Yes. There is no doubt that asset managers want improved transparency through technology.

However, it is one thing for asset managers, or asset owners, to want a technology and another to hope they can just flip the switch and see it go to work. Part of the challenge is that private equity managers use different data infrastructures, and it is not as simple as looking on the shelf and finding a technology that is ready to go. What the industry needs is flexible technology solutions. Ultimately, there is an opportunity for technology and service providers, such as State Street, to provide solutions to make scenario analysis, modelling and forecasting easier.

We help asset owners avoid re-engineering their entire enterprise and make it easy to get the information into an environment that they can manage with analytics tools. Our approach is to be creative and flexible, because it will take time for the industry as a whole to become more digitised. Being able to provide a solution for asset owners is about being able to meet them where they are at today, so they can start taking advantage of these tool sets.

How do you expect asset owners’ approaches to scenario analysis to change as new technologies and platforms are developed?

The trend towards the democratisation of private markets will drive industry stakeholders to expect more transparency, comparable data and insight into that data, just as they would expect in the public markets. There is going to be a continued push for technology and platforms that can take care of gathering and tagging data, as well as organising information, in an efficient way.

In addition, there is going to be continued demand from asset owners to be able to evaluate their private markets portfolio from many different perspectives, including an ESG lens. Private markets are going to have to catch up with public markets at some point. The way society is heading, everything is in real-time, so investors will put more value on being able to have immediate access to the data they need. There is going to be pressure for that, and I think we will see a lot of investment in accelerating the digitisation of data.

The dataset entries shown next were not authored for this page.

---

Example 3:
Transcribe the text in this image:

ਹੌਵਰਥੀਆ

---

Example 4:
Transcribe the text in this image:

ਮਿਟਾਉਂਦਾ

The granular data needed for forecasting and stress testing also has much broader applications. It provides transparency on fees, and it helps investors understand fund structures and their expected returns. We can also see that the regulators in the US are pushing for greater transparency. Technology is going to help create that level of transparency, not just with forecasting, but in the products, in performance, and other underlying structural information about private markets.